Vamos revisitar o velho Sócrates. Ele fez questão. Todos os dias, chovesse ou fizesse sol. Era capaz de questionar a chuva e o sol eles mesmos. Porque amava a vida, e não era indiferente a nada que a afetasse. Não era assunto dele (é a outra metade do nosso DNA, de que ele não participa) que Deus mandasse o sol e a chuva sobre justos e injustos. Diante dessa afirmação, talvez perguntasse: O que é justiça? Provavelmente também: O que é Deus? Perguntava porque não queria abrir mão. Fazia questão de tudo, por isso podia questionar. No dia em que estava para morrer, condenado pela cidade de Atenas, conversou com os discípulos sobre a morte. O que é a morte? Sem medo. Fazia questão de morrer. Não chegou a dizer “a irmã morte”, a que muito mais tarde São Francisco haveria de sorrir. Mas também esteve sereno e à espera. Viria decerto ela, o fim de todas as questões. Até lá, porém, perguntar era viver. E viver é essencial. Morrer também. E fazer questão de um como do outro é um respeitoso amor.
Shakespeare também soube dessas coisas. “Ser ou não ser, eis a questão”, além de um bom verso com excelente efeito dramático, quer dizer: é preciso resolver isso, o príncipe não pode suportar por mais tempo a indecisão. Depois houve outros usos para a palavra “questão”, parte essencial da nossa história. Por exemplo: a Igreja católica no renascimento francamente violava a sua essência original, vendendo indulgências. O monge agostiniano Martinho Lutero pôs essa prática em questão. Fez questão da pureza originária da Igreja, que seu mestre Agostinho encarnara. Fundou, sobre esse questionamento, a dissidência protestante. E mudou o mundo. Outro exemplo, perverso: os antissemitismos europeus sentiam-se incomodados com a presença dos judeus no mundo. Os judeus carregam sua cultura incansavelmente, há 20 séculos, desde a diáspora do século I. Têm nela sua identidade. Fazem questão dela, ganham o direito de pô-la em questão. E irritam quem não faz tanta questão de nada. A esses os judeus incomodam, porque questionam infatigavelmente. Criou-se para esse incômodo a “questão judaica”. Não era questão nenhuma. Era uma sentença. Deu no que deu. Fazer questão, até uma dessas, falsa, nunca é sem consequências. Nessa atitude se jogam a vida e a morte.

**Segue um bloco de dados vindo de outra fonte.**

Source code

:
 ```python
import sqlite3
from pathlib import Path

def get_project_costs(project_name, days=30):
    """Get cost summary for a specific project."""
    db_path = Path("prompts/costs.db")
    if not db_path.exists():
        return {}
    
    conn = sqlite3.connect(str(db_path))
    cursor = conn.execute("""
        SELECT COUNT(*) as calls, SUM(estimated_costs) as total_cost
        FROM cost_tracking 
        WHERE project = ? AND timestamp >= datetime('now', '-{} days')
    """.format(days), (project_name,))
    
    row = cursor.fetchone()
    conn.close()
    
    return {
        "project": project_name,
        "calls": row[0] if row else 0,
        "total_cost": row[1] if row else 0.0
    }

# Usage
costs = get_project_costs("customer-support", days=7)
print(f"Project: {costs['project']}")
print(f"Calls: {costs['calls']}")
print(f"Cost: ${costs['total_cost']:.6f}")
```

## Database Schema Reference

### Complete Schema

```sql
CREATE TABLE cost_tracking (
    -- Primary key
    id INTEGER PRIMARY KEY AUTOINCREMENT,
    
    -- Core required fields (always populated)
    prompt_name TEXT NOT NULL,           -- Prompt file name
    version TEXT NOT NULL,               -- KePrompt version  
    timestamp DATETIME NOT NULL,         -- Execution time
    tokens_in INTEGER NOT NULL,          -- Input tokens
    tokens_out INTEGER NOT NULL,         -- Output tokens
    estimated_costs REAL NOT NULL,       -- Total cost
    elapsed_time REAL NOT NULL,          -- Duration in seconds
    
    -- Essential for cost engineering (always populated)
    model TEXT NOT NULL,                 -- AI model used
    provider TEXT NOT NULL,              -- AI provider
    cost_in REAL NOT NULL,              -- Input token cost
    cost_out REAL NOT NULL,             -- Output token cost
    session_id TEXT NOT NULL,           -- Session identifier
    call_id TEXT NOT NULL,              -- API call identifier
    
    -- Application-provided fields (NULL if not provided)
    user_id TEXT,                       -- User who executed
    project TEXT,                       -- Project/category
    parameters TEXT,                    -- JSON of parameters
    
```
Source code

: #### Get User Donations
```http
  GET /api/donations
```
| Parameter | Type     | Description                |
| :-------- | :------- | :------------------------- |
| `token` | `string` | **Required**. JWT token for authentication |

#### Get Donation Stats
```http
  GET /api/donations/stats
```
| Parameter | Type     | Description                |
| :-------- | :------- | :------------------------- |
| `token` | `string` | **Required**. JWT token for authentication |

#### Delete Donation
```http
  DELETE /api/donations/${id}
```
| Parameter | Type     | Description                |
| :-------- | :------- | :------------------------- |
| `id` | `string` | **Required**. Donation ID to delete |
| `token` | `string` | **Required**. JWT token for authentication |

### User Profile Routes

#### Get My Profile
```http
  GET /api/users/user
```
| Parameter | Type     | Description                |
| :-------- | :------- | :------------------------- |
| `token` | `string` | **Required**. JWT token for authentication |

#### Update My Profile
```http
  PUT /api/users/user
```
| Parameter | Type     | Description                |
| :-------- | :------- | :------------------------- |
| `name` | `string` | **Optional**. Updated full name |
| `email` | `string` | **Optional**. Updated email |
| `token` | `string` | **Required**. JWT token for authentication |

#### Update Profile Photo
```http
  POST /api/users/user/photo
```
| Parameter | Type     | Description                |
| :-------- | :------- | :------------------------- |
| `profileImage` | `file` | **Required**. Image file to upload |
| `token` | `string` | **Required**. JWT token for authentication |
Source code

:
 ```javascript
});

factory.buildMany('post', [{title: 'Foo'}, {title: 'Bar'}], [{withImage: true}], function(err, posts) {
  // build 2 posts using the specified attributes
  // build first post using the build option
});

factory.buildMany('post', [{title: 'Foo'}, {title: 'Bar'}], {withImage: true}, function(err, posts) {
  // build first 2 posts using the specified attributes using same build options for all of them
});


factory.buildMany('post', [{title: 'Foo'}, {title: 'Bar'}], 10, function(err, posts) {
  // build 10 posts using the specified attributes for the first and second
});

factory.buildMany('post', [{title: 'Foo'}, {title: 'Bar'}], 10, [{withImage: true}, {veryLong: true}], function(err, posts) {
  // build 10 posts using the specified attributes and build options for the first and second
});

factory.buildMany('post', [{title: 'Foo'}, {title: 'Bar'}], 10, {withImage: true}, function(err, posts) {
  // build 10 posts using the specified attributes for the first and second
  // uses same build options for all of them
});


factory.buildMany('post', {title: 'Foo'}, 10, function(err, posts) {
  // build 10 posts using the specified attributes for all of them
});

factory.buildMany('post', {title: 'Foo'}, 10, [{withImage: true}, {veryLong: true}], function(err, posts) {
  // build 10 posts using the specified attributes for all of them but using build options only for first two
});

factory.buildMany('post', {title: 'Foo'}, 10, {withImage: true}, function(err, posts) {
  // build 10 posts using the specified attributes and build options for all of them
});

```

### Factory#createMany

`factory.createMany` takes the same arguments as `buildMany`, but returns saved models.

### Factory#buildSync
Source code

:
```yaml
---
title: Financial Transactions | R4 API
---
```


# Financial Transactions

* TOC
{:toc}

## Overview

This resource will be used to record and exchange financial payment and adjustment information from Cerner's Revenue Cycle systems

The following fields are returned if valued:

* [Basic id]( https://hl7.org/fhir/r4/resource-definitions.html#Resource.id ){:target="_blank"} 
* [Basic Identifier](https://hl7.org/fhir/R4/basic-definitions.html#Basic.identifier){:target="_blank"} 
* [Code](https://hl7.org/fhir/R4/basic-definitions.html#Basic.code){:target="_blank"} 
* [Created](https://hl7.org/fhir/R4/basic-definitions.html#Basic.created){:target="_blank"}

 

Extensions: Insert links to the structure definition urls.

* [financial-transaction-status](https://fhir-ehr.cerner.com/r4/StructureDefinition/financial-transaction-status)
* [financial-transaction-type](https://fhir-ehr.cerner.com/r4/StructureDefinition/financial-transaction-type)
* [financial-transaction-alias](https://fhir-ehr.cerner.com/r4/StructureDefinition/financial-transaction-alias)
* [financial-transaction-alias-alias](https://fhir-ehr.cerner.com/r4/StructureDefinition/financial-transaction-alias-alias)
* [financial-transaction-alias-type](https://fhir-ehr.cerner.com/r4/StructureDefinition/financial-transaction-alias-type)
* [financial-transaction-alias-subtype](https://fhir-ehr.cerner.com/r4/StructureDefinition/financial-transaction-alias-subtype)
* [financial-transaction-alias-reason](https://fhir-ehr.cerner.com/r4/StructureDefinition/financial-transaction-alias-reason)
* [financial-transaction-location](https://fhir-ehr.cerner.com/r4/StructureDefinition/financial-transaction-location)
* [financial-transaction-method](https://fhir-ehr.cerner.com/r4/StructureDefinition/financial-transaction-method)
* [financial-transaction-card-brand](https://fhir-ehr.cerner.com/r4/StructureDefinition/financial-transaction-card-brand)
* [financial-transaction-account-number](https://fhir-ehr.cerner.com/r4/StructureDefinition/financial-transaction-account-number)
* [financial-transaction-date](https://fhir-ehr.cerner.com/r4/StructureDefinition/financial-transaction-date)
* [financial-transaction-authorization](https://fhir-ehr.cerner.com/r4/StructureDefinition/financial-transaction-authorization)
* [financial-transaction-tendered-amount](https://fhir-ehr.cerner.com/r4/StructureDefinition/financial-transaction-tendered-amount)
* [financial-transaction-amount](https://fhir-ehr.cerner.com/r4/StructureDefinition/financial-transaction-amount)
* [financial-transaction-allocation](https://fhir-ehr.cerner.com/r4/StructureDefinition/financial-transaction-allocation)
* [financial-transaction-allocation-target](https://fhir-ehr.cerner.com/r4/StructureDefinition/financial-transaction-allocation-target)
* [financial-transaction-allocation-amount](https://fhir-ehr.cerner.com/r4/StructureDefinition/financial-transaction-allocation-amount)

Agora está em moda ter horror da política. Má ideia. Não que os políticos frequentemente não motivem repulsa e raiva. Mas esses sentimentos deviam, justamente, pô-los em questão. Deveríamos fazer questão da política. Ela é essencial aos povos da terra. Há no entanto, em número alarmantemente grande, os que não estão nem aí: “Política? Passo. Não faço questão.”
Melhor fazer. Há um mundo pendurado aí, que pode naufragar. Melhor fazer.